Constraining the Formation of Submarine Gullies on Continental Slopes

Abstract:

Submarine gullies are ubiquitous on continental slopes and steep areas of seafloor worldwide, but their role in sediment transport remains unresolved. Direct observation of flows in the submarine realm is rare and expensive, but by analyzing basic geometries of gullies in the sedimentary record, it is possible to gain insight into the behavior of the flows that formed them. In shallow 3D seismic reflection data from the Taranaki Basin, New Zealand, we document gullies preserved in a Pliocene-Pleistocene progradational margin sequence. These gullies commonly form aggradational complexes hundreds of meters thick, showing alternating periods of erosion, inactivity, and roughly self-similar aggradation in response to slope sedimentation. Erosional phases speak of modification by energetic turbidity currents, whereas sediment drapes point to extended periods of flow quiescence and hemipelagic deposition.

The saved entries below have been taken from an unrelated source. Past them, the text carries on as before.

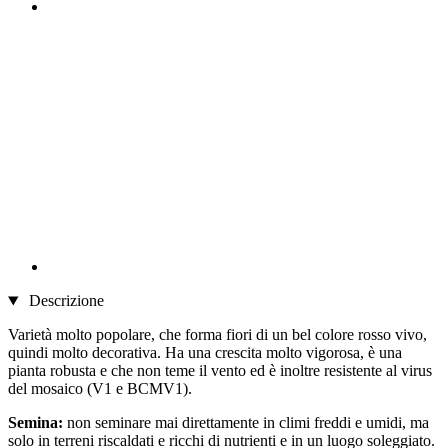
Descrizione
Varietà molto popolare, che forma fiori di un bel colore rosso vivo,
quindi molto decorativa. Ha una crescita molto vigorosa, è una
pianta robusta e che non teme il vento ed è inoltre resistente al virus
del mosaico (V1 e BCMV1).
Semina:
non seminare mai direttamente in climi freddi e umidi, ma
solo in terreni riscaldati e ricchi di nutrienti e in un luogo soleggiato.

We pair these observations with morphometrics of over 600 gullies in seafloor bathymetry from continental margins worldwide. The slopes of these modern gullies and interfluves are both well described by a power-law decay with along-profile distance. The decay of slopes with distance (concavity) obtained from power-law relationships for interfluves and gullies are well correlated, although gullies attain higher slopes and are slightly more concave than neighboring interfluves.

The self-similar growth of gullies in the subsurface and the strong similarity between gully and interfluve profiles in all datasets suggests a link between the evolution of gullies and of the slopes on which they form. We conclude by presenting a conceptual model in which gully and slope morphology are tightly coupled.